Uno de los fines de un museo es educar, y para educar hay que ser riguroso en los planteamientos. Esto es válido tanto referido a los escolares como a los adultos. Por ello, no es posible hablar de Historia de la navegación si no es desde una perspectiva abierta; lo contrario sería una deformación, por no decir un engaño.

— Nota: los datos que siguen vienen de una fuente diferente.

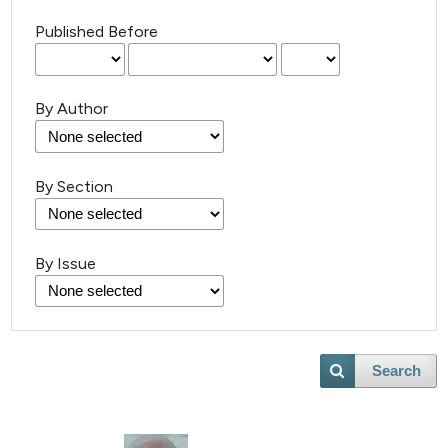
Published Before
By Author
By Section
By Issue
Search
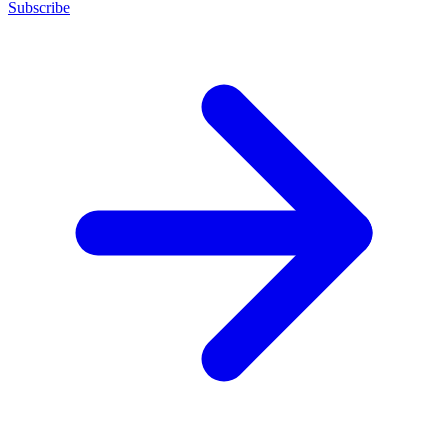
Subscribe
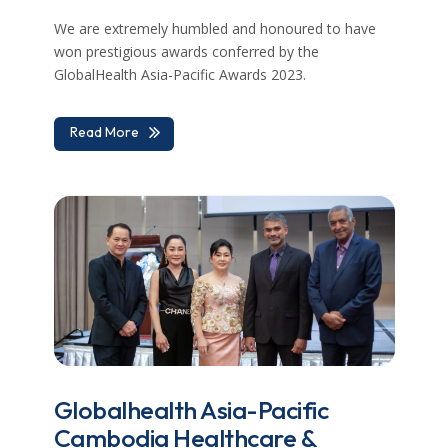
We are extremely humbled and honoured to have
won prestigious awards conferred by the
GlobalHealth Asia-Pacific Awards 2023.
Read More
Globalhealth Asia-Pacific
Cambodia Healthcare &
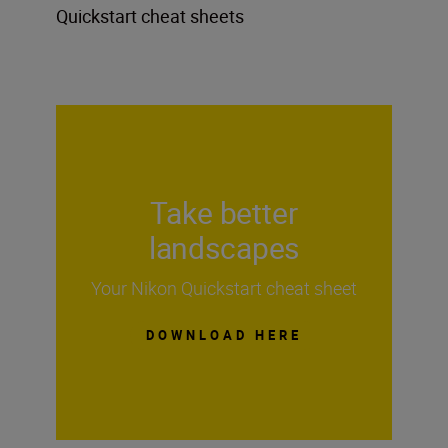
Quickstart cheat sheets
Take better
landscapes
Your Nikon Quickstart cheat sheet
DOWNLOAD HERE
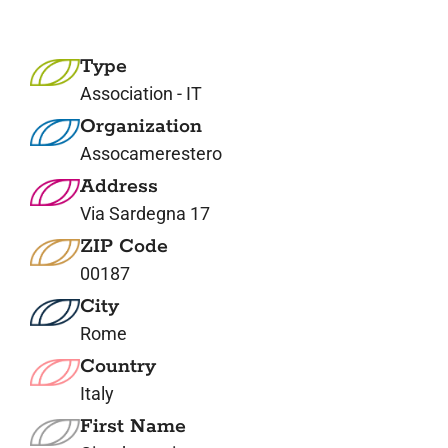
7. Contacts
Type
Italiano
Association - IT
Organization
Assocamerestero
Address
Via Sardegna 17
ZIP Code
00187
City
Rome
Country
Italy
First Name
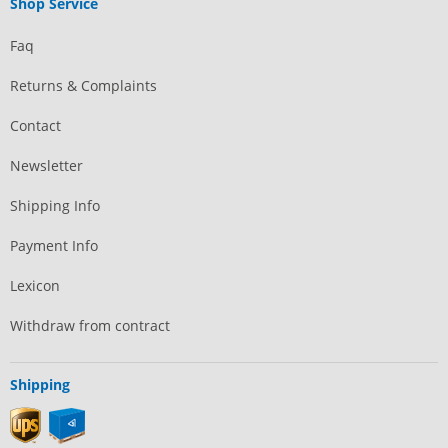
Shop Service
Faq
Returns & Complaints
Contact
Newsletter
Shipping Info
Payment Info
Lexicon
Withdraw from contract
Shipping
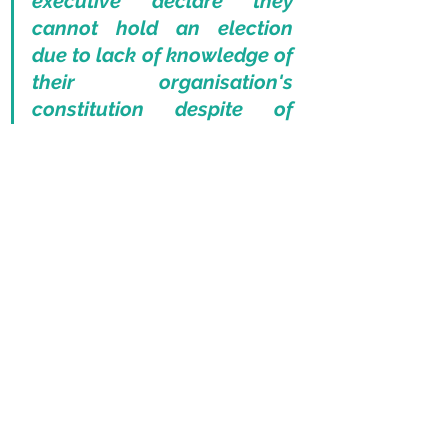
executive declare they 
cannot hold an election 
due to lack of knowledge of 
their organisation's 
constitution despite of 
being the head of that 
orgaisation for five years? 
None, I would think..” - Peter 
McSporran
The very crux of his job, him now 
claiming he was unprepared. It 
would appear Pascoe was unaware 
of a challenge to his position; 
therefore, the quickest solution 
would be to kick the ball into touch. 
He then declared that certain parties 
had presented their nominations too 
late, despite these only being made 
available at the beginning of 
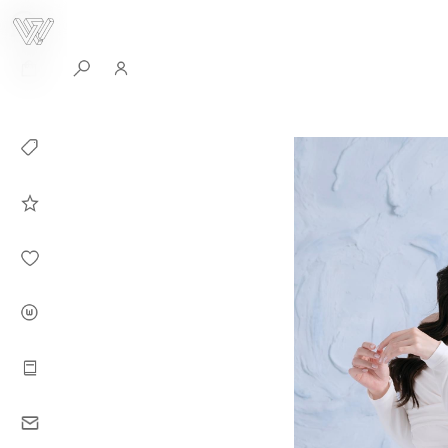
0
Collection
Celebrities in
WHITEPLAN
Dirary
About WHITE
PLAN
Instructions
Contact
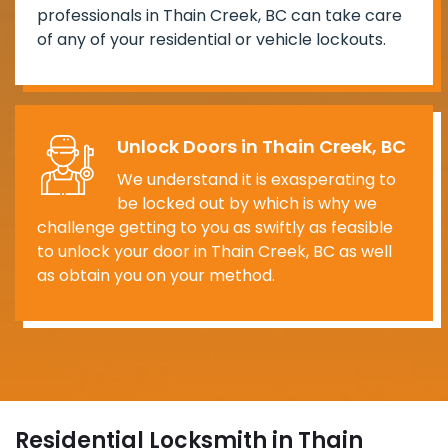
professionals in Thain Creek, BC can take care
of any of your residential or vehicle lockouts.
Unlock Doors in Thain Creek, BC
We understand it is exasperating to
be locked out by which is why we
challenge getting to you as swiftly as feasible
to unlock your door in Thain Creek, BC as well
as obtain you on your method.
Residential Locksmith in Thain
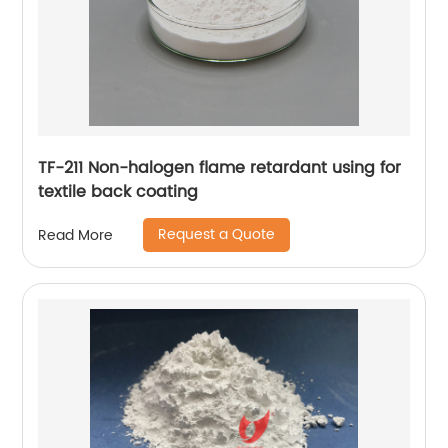
TF-211 Non-halogen flame retardant using for
textile back coating
Request a Quote
Read More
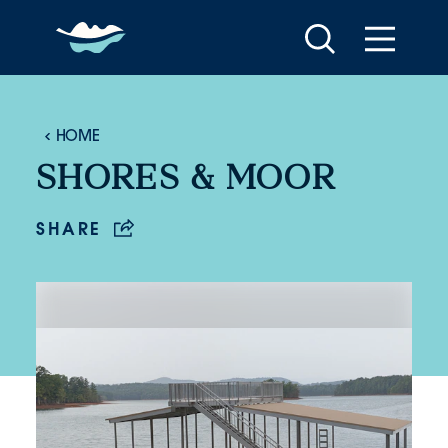
Skip to content
HOME
SHORES & MOOR
SHARE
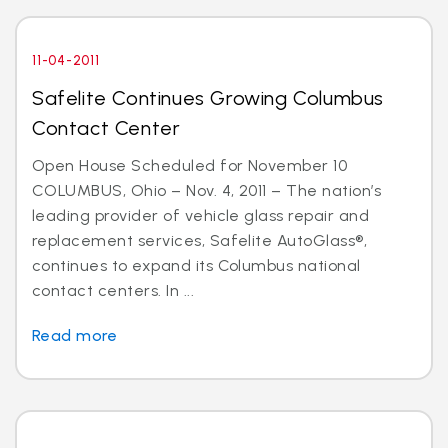
11-04-2011
Safelite Continues Growing Columbus
Contact Center
Open House Scheduled for November 10
COLUMBUS, Ohio – Nov. 4, 2011 – The nation’s
leading provider of vehicle glass repair and
replacement services, Safelite AutoGlass®,
continues to expand its Columbus national
contact centers. In ...
Read more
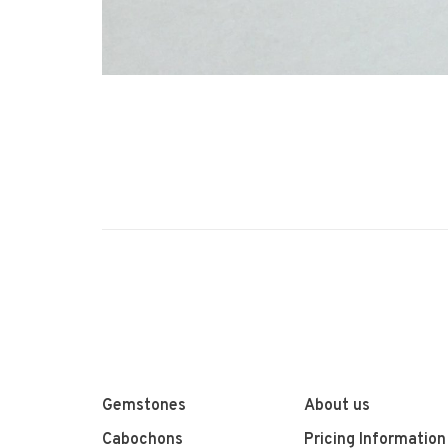
Gemstones
About us
Cabochons
Pricing Information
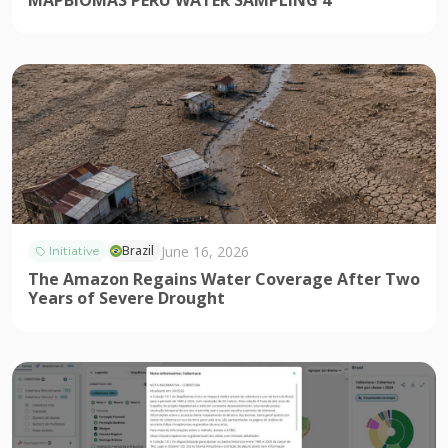
MAPBIOMAS PERU WATER SAMPLING 4
June 16, 2026
Brazil
Initiative
The Amazon Regains Water Coverage After Two
Years of Severe Drought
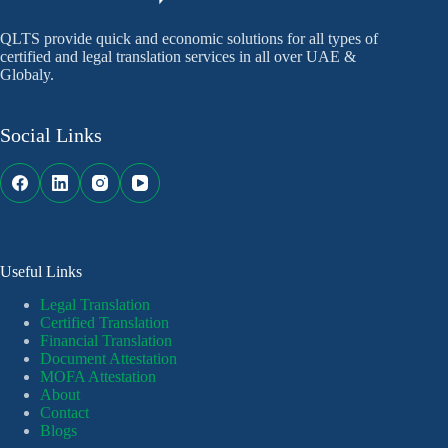
QLTS provide quick and economic solutions for all types of
certified and legal translation services in all over UAE &
Globaly.
Social Links
Useful Links
Legal Translation
Certified Translation
Financial Translation
Document Attestation
MOFA Attestation
About
Contact
Blogs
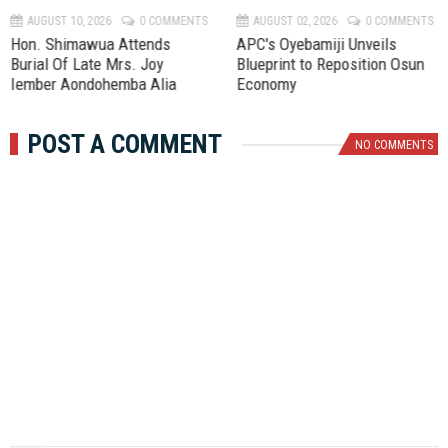
AUGUST 10, 2026
0 COMMENTS
AUGUST 02, 2026
0 COMMENTS
Hon. Shimawua Attends
APC's Oyebamiji Unveils
Burial Of Late Mrs. Joy
Blueprint to Reposition Osun
Iember Aondohemba Alia
Economy
POST A COMMENT
NO COMMENTS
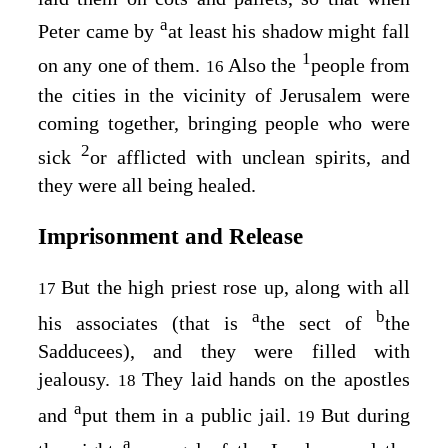
a
Peter came by
at least his shadow might fall
1
on any one of them.
Also the
people from
16
the cities in the vicinity of Jerusalem were
coming together, bringing people who were
2
sick
or afflicted with unclean spirits, and
they were all being healed.
Imprisonment and Release
But the high priest rose up, along with all
17
a
b
his associates (that is
the sect of
the
Sadducees), and they were filled with
jealousy.
They laid hands on the apostles
18
a
and
put them in a public jail.
But during
19
a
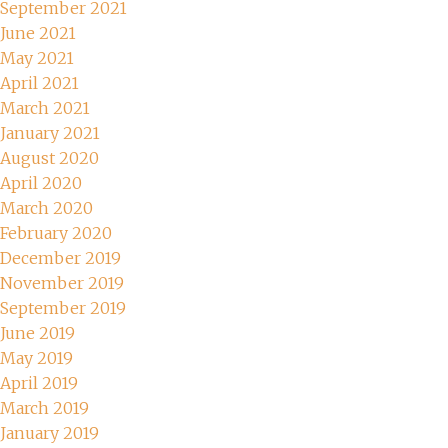
September 2021
June 2021
May 2021
April 2021
March 2021
January 2021
August 2020
April 2020
March 2020
February 2020
December 2019
November 2019
September 2019
June 2019
May 2019
April 2019
March 2019
January 2019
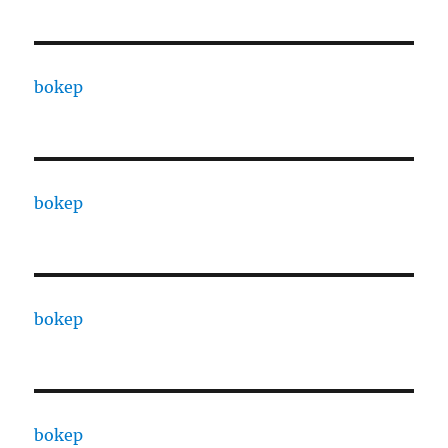
bokep
bokep
bokep
bokep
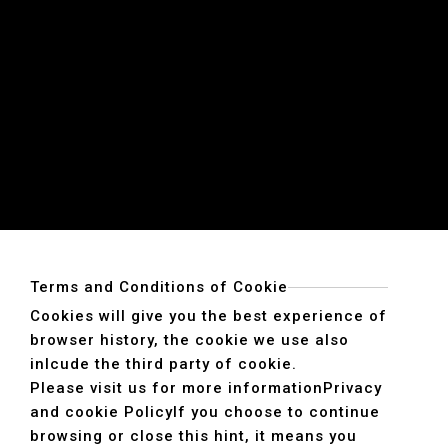
Terms and Conditions of Cookie
Cookies will give you the best experience of
browser history, the cookie we use also
inlcude the third party of cookie.
Please visit us for more information
Privacy
and cookie Policy
If you choose to continue
browsing or close this hint, it means you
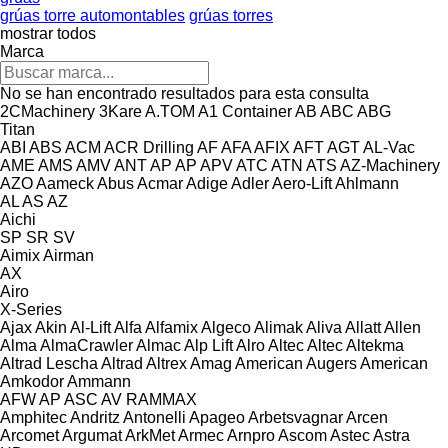
grúas torre automontables
grúas torres
mostrar todos
Marca
No se han encontrado resultados para esta consulta
2CMachinery
3Kare
A.TOM
A1 Container
AB
ABC
ABG
Titan
ABI
ABS
ACM
ACR Drilling
AF
AFA
AFIX
AFT
AGT
AL-Vac
AME
AMS
AMV
ANT
AP
AP
APV
ATC
ATN
ATS
AZ-Machinery
AZO
Aameck
Abus
Acmar
Adige
Adler
Aero-Lift
Ahlmann
AL
AS
AZ
Aichi
SP
SR
SV
Aimix
Airman
AX
Airo
X-Series
Ajax
Akin
Al-Lift
Alfa
Alfamix
Algeco
Alimak
Aliva
Allatt
Allen
Alma
AlmaCrawler
Almac
Alp Lift
Alro
Altec
Altec
Altekma
Altrad Lescha
Altrad
Altrex
Amag
American Augers
American
Amkodor
Ammann
AFW
AP
ASC
AV
RAMMAX
Amphitec
Andritz
Antonelli
Apageo
Arbetsvagnar
Arcen
Arcomet
Argumat
ArkMet
Armec
Arnpro
Ascom
Astec
Astra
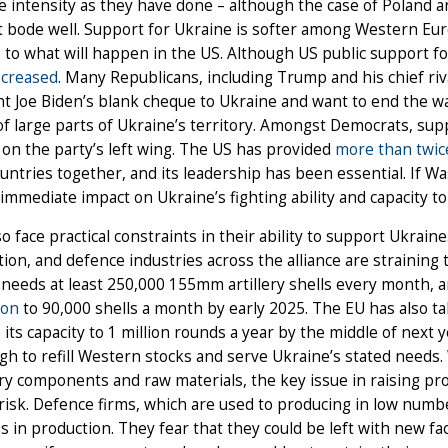
 intensity as they have done – although the case of Poland 
 bode well. Support for Ukraine is softer among Western Eur
 to what will happen in the US. Although US public support f
ecreased
. Many Republicans, including Trump and his chief riva
t Joe Biden’s blank cheque to Ukraine and want to end the war
of large parts of Ukraine’s territory. Amongst Democrats, sup
 on the party’s left wing. The US has provided
more than twic
untries together, and its leadership has been essential. If W
immediate impact on Ukraine’s fighting ability and capacity to
lso face practical constraints in their ability to support Ukrai
on, and defence industries across the alliance are straining
needs at least 250,000 155mm artillery shells every month, a
ion
to 90,000 shells a month by early 2025. The EU has also t
 its capacity to 1 million rounds a year by the middle of next 
h to refill Western stocks and serve Ukraine’s stated needs. W
y components and raw materials, the key issue in raising pro
risk. Defence firms, which are used to producing in low numbe
s in production. They fear that they could be left with new 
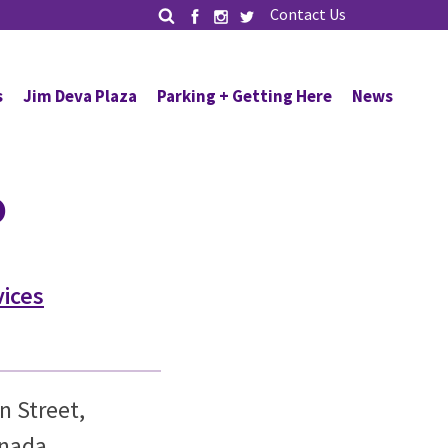
Contact Us
s
Jim Deva Plaza
Parking + Getting Here
News
o
vices
n Street,
anada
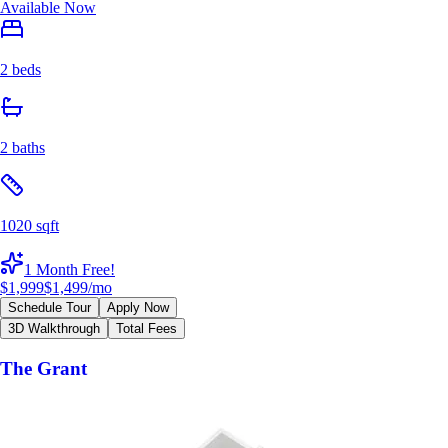
Available Now
2 beds
2 baths
1020 sqft
1 Month Free!
$1,999
$1,499
/mo
Schedule Tour
Apply Now
3D Walkthrough
Total Fees
The Grant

En consecuencia, este Museo Marítimo de Asturias, aún siendo un museo regional, acoge en las salas que dedica a resumir la Historia de la navegación, barcos de muchas nacionalidades: españoles, por supuesto; pero también griegos, daneses, portugueses, franceses, holandeses, ingleses,… y así hasta un número superior a veinte países diferentes. Se muestran barcos que permitieron descubrir, explorar y conectar mundos distantes; otros que se dedicaron al intercambio comercial; y también otros que sirvieron para hacer la guerra, la piratería o el tráfico de esclavos. Es una lección de la Historia que tenemos que asumir, y de la que tenemos que aprender.
Así pues, con esta exposición, en la que se destacan barcos de casi todos los países costeros europeos, el Museo Marítimo de Asturias quiere mostrar su vocación de museo abierto, y más concretamente europeísta e integrador. Y si se realiza ahora no es por casualidad, sino para colaborar con la afortunada circunstancia de la Presidencia española de la Unión Europea y el 25 aniversario de la firma por España del Tratado de Adhesión.